As of 2018, the ward has a population of 14,043; a high proportion of them are from ethnic backgrounds. Those of black ethnicity form the largest ethnic grouping in the ward, representing 28.3% of the population, with white British at 23%. 50.8% of the population identify themselves as Christian and 23.9% Muslims.

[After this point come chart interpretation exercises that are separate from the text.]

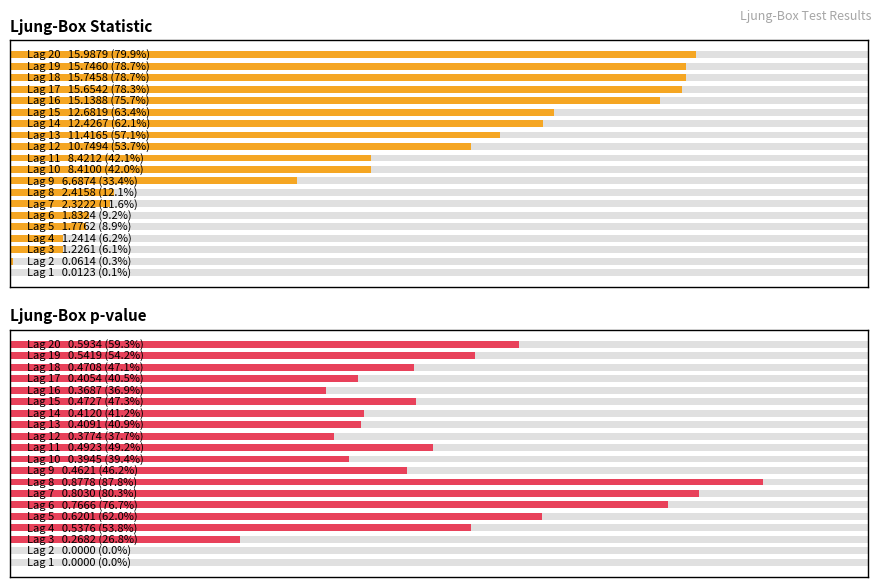

What is the sum of the Ljung-Box p-value values at 15 and 10?

0.9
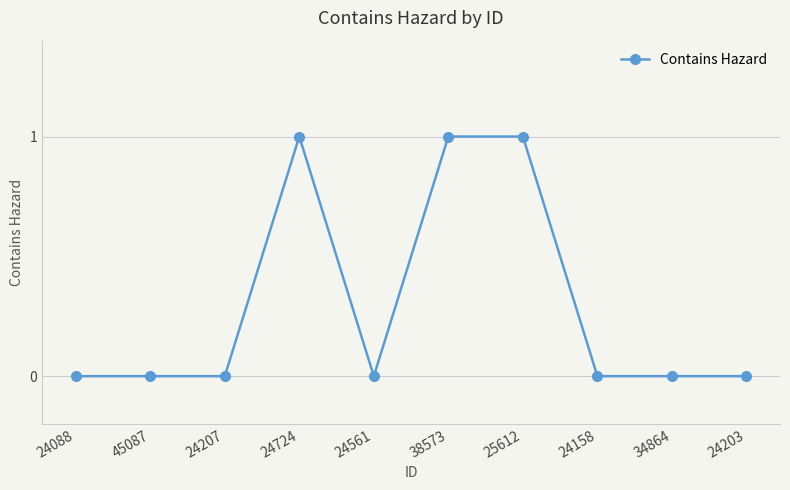

Reading left to right, extract all data points from this chart.

24088=0	45087=0	24207=0	24724=1	24561=0	38573=1	25612=1	24158=0	34864=0	24203=0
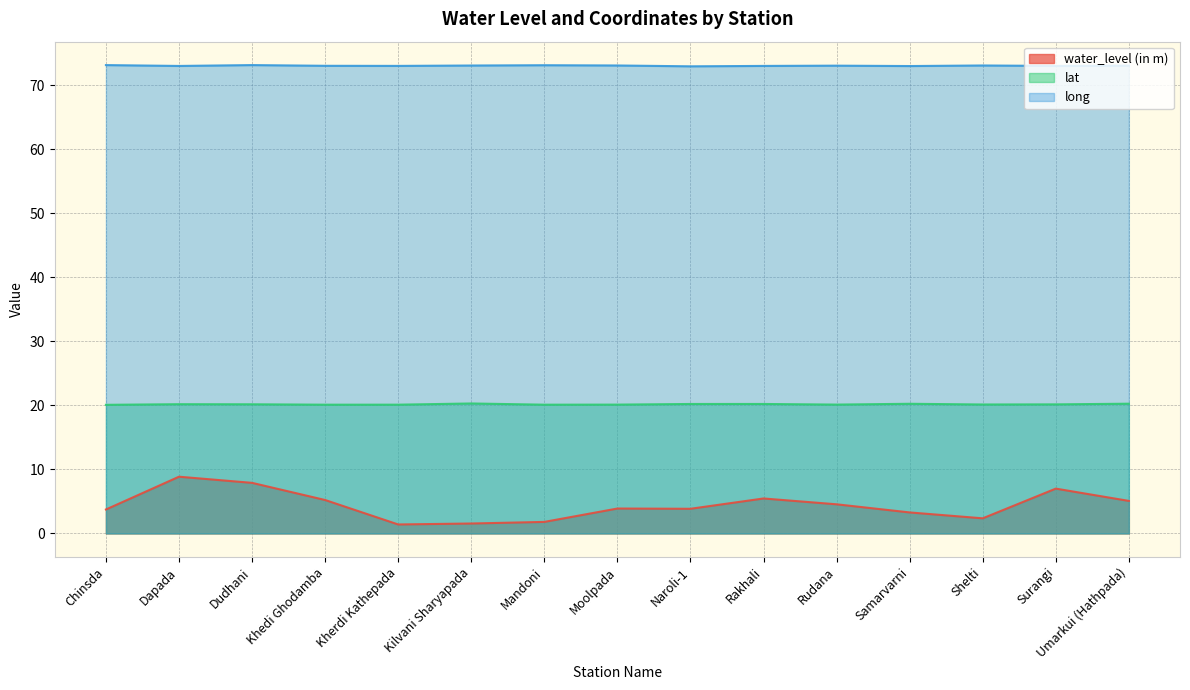

Rank the series by their maximum value, from highest to lowest.

long, lat, water_level (in m)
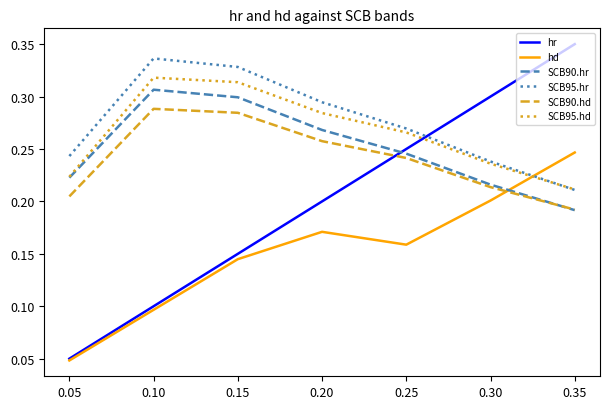

In SCB90.hr, how many points are higher than both neighbors (excluding endpoints)?

1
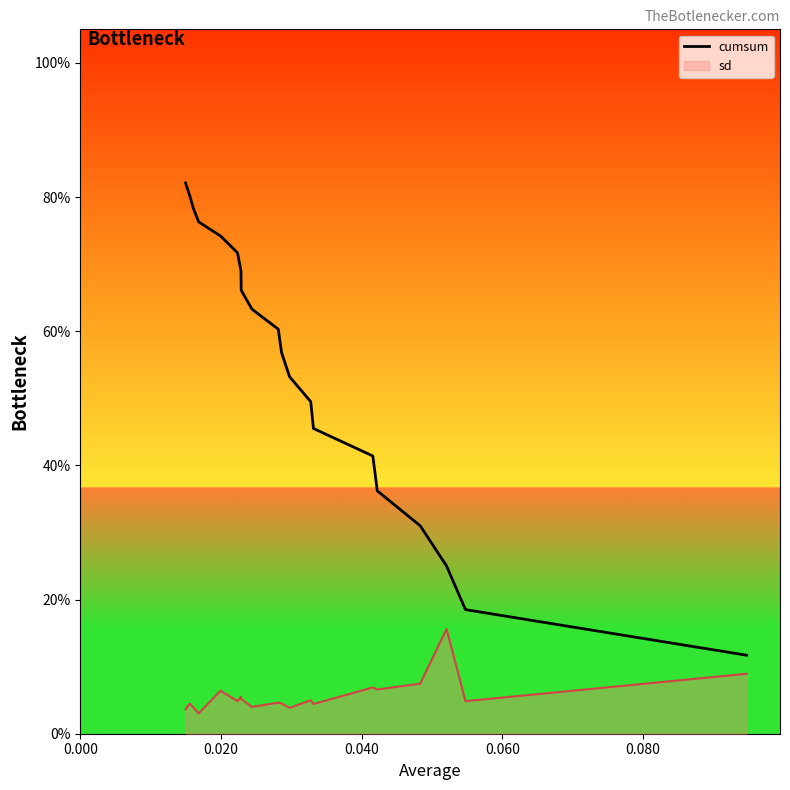

What are all the series names shown in the legend?

cumsum, sd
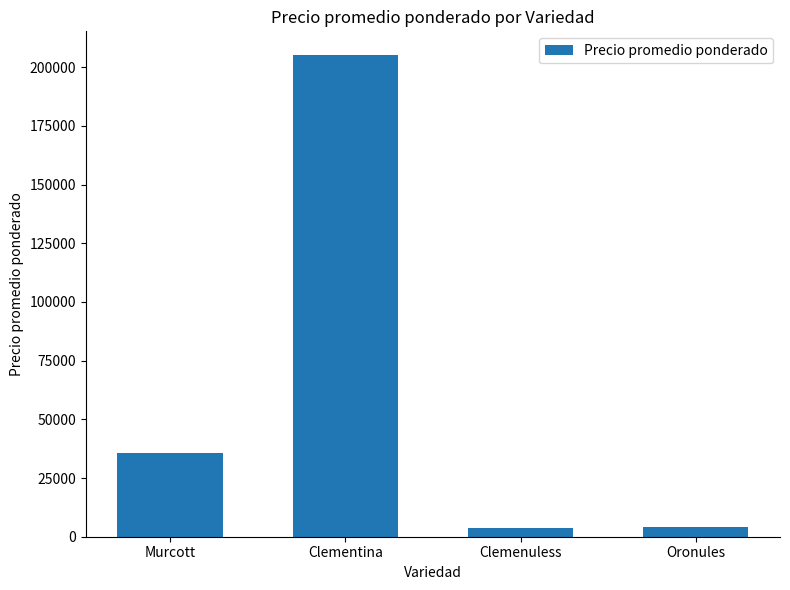

What is the ratio of the value at Clementina to the value at Murcott?

5.7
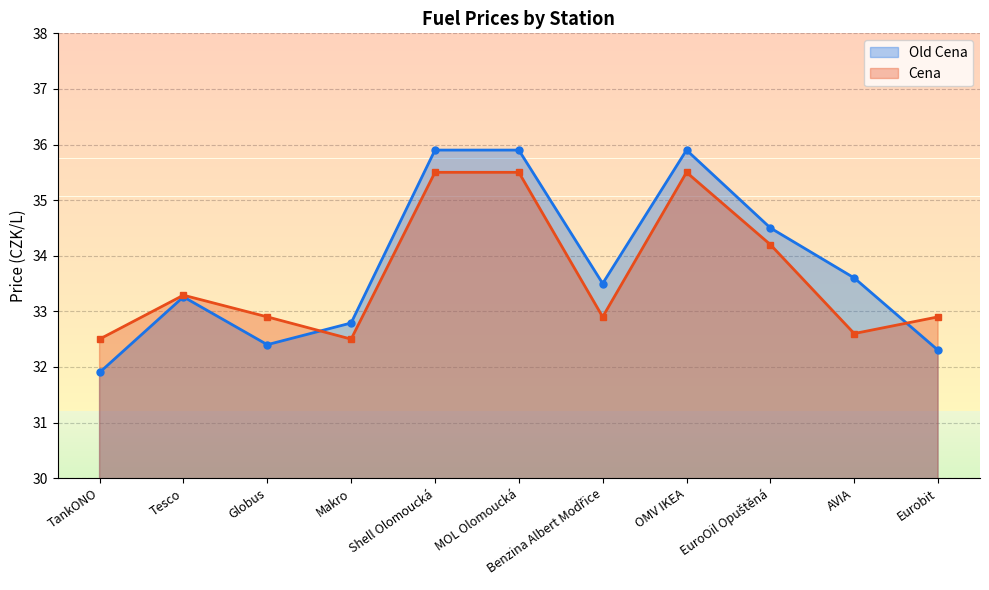

Reading right to left, extract all data points from this chart.

Old Cena: 32.3	33.6	34.5	35.9	33.5	35.9	35.9	32.8	32.4	33.3	31.9
Cena: 32.9	32.6	34.2	35.5	32.9	35.5	35.5	32.5	32.9	33.3	32.5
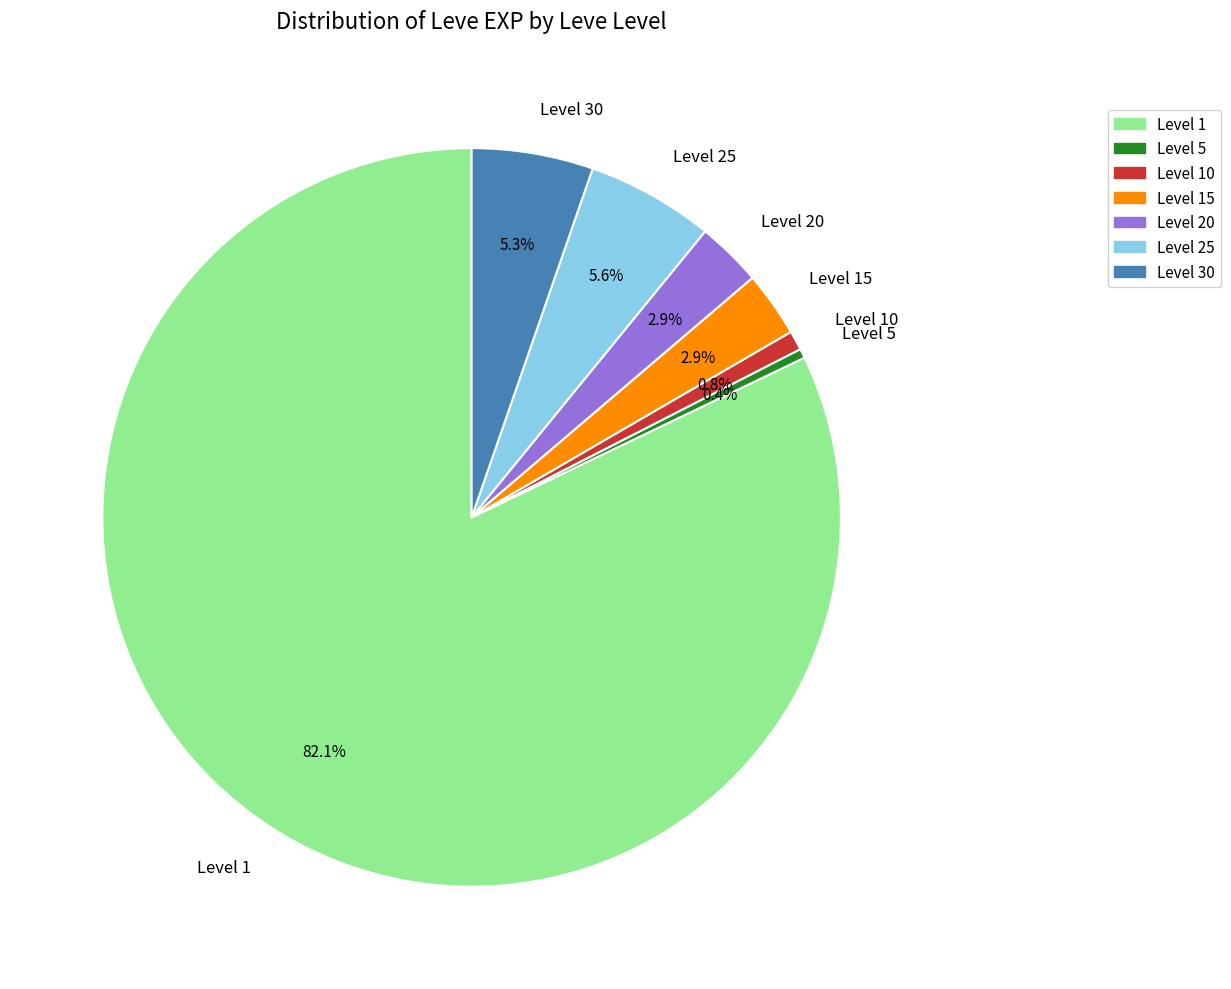

Is there a majority slice in this chart?

Yes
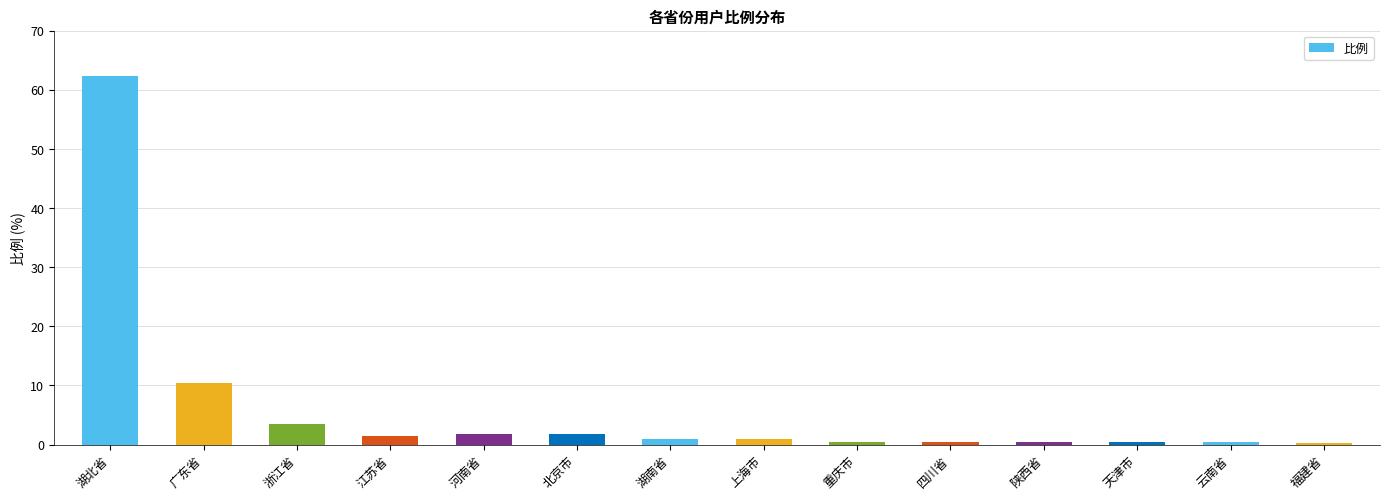

What is the greatest value displayed?

62.4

The ward is the second-most deprived in Haringey, and one of the most deprived in London. The ward has proportionally the most number of households in social housing in Haringey, and the second highest level of unemployment. It also has a higher level of crime and lower life expectancy compared to Haringey overall.

==Local features==
There are nine listed buildings in the ward, including Bruce Castle and the War Memorial at Tottenham Cemetery. The football club in the ward is the Haringey Borough F.C. Although also named White Hart Lane, the White Hart Lane railway station and the former home of Tottenham Hotspur F.C., the White Hart Lane stadium (since replaced by Tottenham Hotspur Stadium), are in the neighbouring ward of Northumberland Park.